■ DIRECTIONS:
Begin at the top of the records below and return each line exactly through the line with "Whether to skip signing". Skip pictures.

■ RECORDS FOR THIS TASK:
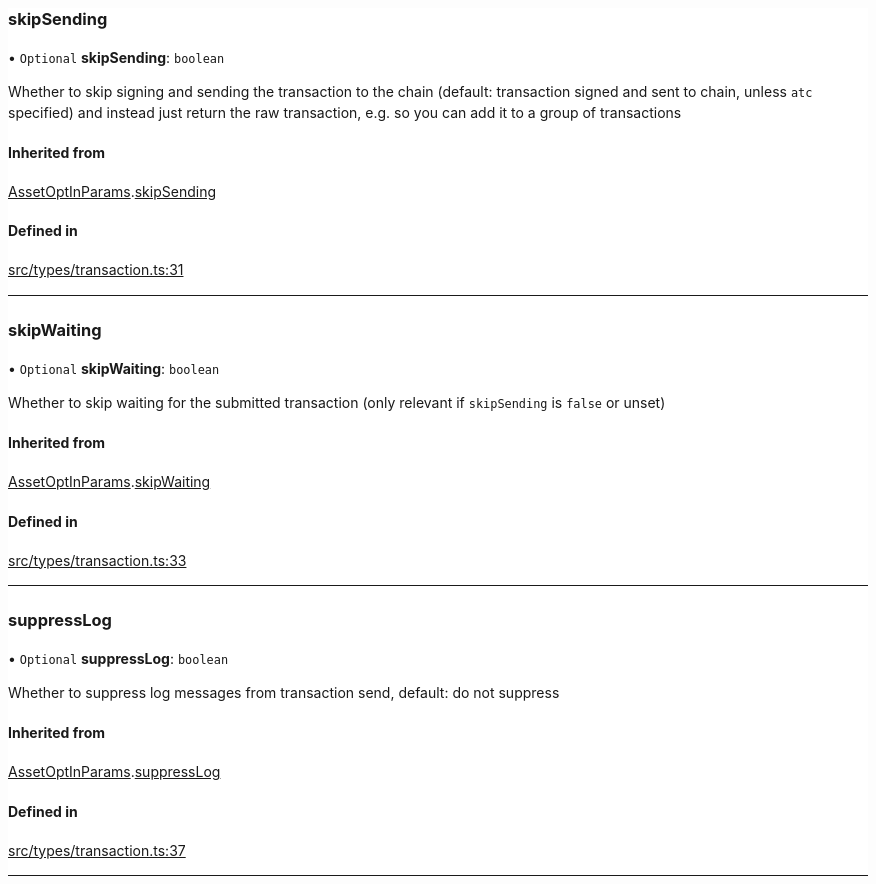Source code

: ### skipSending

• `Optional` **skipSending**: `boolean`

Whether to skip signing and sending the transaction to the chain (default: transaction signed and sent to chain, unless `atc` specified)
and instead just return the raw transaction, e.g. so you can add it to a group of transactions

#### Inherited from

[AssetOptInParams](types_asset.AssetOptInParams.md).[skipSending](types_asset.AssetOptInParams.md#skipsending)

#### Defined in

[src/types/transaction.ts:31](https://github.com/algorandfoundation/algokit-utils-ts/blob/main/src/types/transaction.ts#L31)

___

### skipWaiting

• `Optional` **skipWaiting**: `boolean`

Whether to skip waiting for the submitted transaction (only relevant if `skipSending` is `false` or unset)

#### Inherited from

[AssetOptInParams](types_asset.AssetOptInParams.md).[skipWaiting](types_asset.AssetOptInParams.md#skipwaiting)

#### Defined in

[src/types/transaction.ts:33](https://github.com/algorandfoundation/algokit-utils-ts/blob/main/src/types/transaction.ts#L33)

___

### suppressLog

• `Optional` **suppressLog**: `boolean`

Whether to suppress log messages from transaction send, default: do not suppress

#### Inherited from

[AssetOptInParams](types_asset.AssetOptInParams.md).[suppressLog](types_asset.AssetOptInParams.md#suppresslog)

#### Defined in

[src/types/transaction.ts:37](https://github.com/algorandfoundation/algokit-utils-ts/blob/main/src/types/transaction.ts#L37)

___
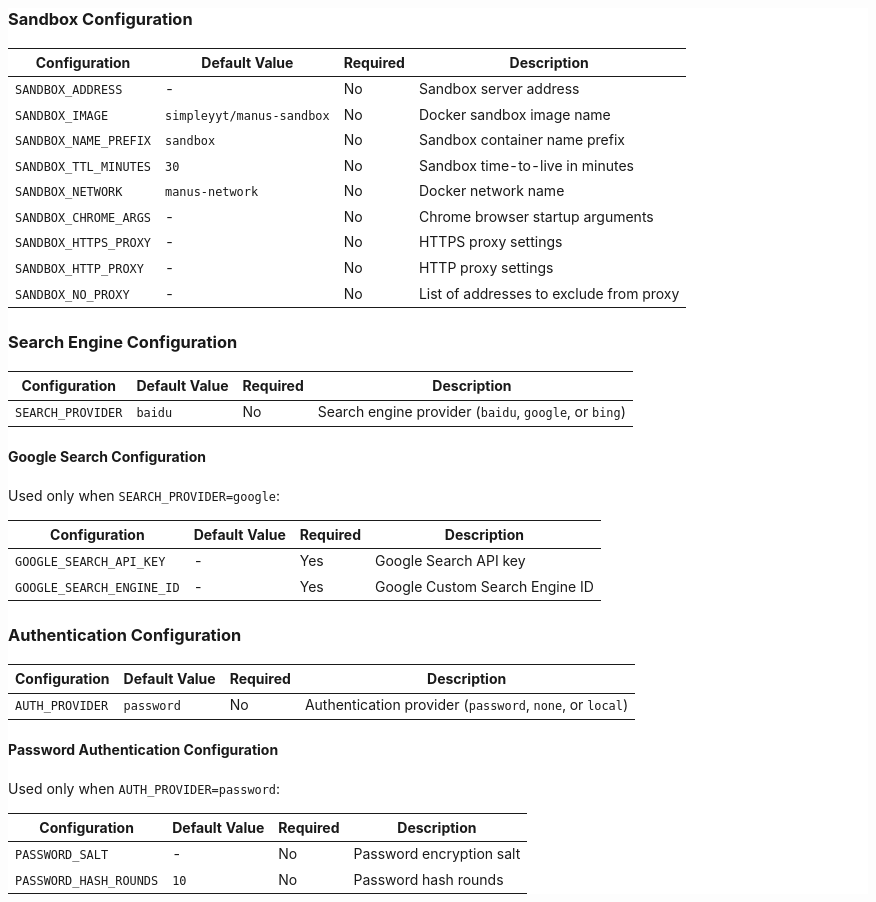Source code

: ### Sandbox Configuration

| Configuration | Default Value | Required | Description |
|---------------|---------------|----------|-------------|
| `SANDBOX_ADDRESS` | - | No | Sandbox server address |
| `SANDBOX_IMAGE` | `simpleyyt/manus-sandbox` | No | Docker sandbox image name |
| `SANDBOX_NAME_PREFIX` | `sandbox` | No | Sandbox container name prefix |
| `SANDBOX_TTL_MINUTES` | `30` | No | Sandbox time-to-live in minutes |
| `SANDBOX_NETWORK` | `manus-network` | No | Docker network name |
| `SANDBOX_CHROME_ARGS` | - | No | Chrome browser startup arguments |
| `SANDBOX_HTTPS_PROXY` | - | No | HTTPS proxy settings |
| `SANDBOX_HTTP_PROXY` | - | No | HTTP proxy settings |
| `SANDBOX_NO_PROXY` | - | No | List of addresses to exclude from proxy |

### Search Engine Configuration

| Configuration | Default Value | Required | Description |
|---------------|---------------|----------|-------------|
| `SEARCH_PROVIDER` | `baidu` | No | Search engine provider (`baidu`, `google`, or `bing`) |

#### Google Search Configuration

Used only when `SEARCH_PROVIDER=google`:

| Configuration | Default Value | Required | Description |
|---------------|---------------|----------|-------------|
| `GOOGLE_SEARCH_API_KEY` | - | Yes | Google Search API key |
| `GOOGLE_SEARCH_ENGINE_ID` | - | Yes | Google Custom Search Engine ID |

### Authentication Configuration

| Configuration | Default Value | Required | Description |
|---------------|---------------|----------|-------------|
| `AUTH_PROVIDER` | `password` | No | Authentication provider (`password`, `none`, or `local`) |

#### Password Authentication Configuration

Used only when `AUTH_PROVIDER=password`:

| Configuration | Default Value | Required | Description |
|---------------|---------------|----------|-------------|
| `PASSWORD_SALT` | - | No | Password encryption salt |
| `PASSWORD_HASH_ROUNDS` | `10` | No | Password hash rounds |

■ RESPONSE TO THE TASK:
Source code

: ### skipSending

• `Optional` **skipSending**: `boolean`

Whether to skip signing and sending the transaction to the chain (default: transaction signed and sent to chain, unless `atc` specified)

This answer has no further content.